Eines Tages erzählt Tim einem Freund vom Verbrechen und der Strafe seines Bruders. Der Freund kennt sich mit dem Recht aus und kann sich noch an die Gegenkampagne zum NDG erinnern, weshalb er Tim rät, doch beim Nachrichtendienst Unterlagen über sich anzufordern. Tim macht das, und muss zuerst einmal fast ein Jahr warten, bis er die Auskunft erhält. Erst danach findet er heraus, wie lange und aus welchen fadenscheinigen Gründen er überwacht wurde, und wie viele private Informationen über seine PatientInnen ermittelt wurden. Hätte Tim nicht nachgefragt, wären diese schweren Eingriffe in die Privatsphäre für immer geheim geblieben. Doch auch so sind sie legal. Für Tim ist klar: Als Arzt, der das Berufsgeheimnis und die Privatsphäre seiner PatientInnen schützen will, ist das NDG ein No-Go!

 

Samira Löffel (24):

“Ich wurde klar für meine Herkunft bestraft.”

Samiras Familie lebt seit drei Generationen in der Schweiz, kam aber ursprünglich aus Syrien. Als die Lage in Syrien zum wiederholten Mal eskaliert und es zum offenen Krieg kommt, entscheidet sich der NDB, alle SchweizerInnen syrischer Herkunft zu überwachen – so wie er es schon mit irak-stämmigen SchweizerInnen beim Ausbruch des Irakkrieges tat. Der NDB überwacht Samiras Post, Internetverkehr und Telefonate. Darüber hinaus fordert er von ihrer Universität Informationen über Samiras Noten und Arbeiten ein. Einmal durchsucht der NDB sogar Samiras Auto, was er nach Artikel 26 des neuen Nachrichtengesetzes problemlos darf, und auch im Nachhinein nicht offenlegen muss. Dass er gegen Samira keinen Verdacht hat und sie nie ein Verbrechen begangen hat, ist dabei rechtlich dank dem NDG kein Problem.

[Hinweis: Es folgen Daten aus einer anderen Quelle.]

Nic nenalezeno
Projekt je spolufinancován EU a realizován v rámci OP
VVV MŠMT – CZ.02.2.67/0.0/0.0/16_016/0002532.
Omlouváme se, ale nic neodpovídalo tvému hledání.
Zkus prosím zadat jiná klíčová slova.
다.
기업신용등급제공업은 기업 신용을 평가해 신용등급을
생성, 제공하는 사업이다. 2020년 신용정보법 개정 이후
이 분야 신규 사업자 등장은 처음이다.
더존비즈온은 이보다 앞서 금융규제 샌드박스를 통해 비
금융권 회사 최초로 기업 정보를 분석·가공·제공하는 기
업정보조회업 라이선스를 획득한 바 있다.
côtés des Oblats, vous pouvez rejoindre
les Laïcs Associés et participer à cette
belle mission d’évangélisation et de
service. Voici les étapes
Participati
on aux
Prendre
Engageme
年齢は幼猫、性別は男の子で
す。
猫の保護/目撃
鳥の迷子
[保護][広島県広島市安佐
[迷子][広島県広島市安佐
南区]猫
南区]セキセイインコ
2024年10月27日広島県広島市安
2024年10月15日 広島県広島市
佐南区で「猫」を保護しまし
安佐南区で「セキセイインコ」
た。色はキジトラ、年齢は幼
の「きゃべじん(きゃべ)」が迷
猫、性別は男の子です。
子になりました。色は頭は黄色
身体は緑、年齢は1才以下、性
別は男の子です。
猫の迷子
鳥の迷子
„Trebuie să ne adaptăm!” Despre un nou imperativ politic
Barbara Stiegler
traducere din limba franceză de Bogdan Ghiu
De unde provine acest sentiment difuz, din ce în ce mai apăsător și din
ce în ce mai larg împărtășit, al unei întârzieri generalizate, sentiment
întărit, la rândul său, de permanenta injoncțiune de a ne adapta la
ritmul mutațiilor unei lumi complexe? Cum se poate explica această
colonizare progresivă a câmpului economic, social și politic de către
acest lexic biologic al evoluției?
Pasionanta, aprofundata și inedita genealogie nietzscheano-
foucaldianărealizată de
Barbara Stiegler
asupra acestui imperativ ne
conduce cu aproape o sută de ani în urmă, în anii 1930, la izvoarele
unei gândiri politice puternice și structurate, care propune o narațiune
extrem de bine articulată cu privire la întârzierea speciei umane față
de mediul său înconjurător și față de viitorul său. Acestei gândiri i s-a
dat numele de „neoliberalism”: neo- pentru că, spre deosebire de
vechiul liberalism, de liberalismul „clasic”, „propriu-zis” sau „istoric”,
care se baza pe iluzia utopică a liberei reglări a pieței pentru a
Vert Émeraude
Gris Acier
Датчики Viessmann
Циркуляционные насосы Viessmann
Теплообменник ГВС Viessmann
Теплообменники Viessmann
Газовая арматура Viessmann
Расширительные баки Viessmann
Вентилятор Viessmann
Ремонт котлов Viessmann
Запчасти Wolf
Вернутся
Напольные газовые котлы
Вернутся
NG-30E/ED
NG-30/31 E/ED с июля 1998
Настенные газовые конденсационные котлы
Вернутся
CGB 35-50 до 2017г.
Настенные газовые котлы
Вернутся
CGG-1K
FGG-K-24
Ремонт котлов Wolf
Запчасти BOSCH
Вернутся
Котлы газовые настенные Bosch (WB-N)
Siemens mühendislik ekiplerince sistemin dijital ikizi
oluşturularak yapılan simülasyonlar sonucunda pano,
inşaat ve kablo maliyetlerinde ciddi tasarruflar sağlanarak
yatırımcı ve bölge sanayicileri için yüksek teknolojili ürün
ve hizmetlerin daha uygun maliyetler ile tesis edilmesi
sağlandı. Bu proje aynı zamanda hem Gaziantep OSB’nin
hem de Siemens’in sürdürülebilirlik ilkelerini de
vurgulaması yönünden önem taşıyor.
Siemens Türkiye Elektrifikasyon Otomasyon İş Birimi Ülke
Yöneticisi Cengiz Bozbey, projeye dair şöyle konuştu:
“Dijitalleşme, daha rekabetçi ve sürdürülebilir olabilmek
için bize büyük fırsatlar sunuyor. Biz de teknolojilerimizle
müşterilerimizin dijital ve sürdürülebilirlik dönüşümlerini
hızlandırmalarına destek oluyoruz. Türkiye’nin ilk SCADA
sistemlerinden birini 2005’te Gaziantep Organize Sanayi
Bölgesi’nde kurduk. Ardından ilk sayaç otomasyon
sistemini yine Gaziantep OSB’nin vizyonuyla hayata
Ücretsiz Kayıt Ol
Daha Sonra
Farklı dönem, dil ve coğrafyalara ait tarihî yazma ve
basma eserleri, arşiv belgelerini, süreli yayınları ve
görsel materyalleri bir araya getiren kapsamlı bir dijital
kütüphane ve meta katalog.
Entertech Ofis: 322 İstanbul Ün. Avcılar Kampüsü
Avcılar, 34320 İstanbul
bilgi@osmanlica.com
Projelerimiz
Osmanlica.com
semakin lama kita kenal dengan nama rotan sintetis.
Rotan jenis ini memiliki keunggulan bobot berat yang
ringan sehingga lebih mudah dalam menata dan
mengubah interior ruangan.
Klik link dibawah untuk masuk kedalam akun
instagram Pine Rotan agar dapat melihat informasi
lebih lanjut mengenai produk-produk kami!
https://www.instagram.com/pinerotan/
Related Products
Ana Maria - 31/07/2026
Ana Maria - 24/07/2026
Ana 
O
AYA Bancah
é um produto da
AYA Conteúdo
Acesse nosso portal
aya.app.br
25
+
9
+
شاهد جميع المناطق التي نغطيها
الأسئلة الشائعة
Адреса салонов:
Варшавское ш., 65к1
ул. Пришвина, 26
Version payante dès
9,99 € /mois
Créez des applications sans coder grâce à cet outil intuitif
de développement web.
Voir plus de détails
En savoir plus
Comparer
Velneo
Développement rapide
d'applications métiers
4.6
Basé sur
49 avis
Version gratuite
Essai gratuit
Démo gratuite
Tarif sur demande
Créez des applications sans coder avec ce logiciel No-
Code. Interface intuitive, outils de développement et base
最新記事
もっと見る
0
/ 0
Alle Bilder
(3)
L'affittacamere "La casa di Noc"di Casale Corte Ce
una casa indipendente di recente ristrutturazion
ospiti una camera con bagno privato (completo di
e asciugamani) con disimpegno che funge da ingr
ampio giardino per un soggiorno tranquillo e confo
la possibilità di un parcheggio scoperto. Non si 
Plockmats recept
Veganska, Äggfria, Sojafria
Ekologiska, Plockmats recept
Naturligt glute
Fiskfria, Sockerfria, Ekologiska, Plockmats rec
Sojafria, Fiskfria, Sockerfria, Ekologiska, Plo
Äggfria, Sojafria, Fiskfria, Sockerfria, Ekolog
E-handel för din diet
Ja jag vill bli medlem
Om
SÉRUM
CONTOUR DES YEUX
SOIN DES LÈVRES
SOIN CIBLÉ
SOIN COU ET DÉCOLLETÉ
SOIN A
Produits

Einmal in der Woche besucht Samira eine Versammlung einer Organisation für syrische SchweizerInnen und Diaspora. Dort kochen die Mitglieder gemeinsam und unterhalten sich über die Lage in Syrien. Der Verein leistet auch viel freiwillige gemeinnützige Arbeit, zum Beispiel mit seiner jährlichen Kleidersammlung für Flüchtlinge und seinem gratis Rechtsbeistand für syrische Neuankömmlinge in der Schweiz. Dem NDB ist der Verein wegen der hohen Konzentration syrischer Menschen und neu-angekommener SyrierInnen jedoch suspekt. Er erteilt zuerst ein Verbot der Tätigkeiten der Organisation mithilfe von Artikel 73 des NDGs und vernichtet damit die Kleidersammlung und den Rechtsbeistand. In einem zweiten Schritt wird der Verein komplett verboten. Wer weiter Mitglied ist, oder die Organisation zu unterstützen versucht, macht sich laut Artikel 74 des NDGs strafbar. Samira ist entsetzt: Dass so ein Rassismus in der Schweiz des 21. Jahrhunderts noch existieren kann, hätte sie nie gedacht!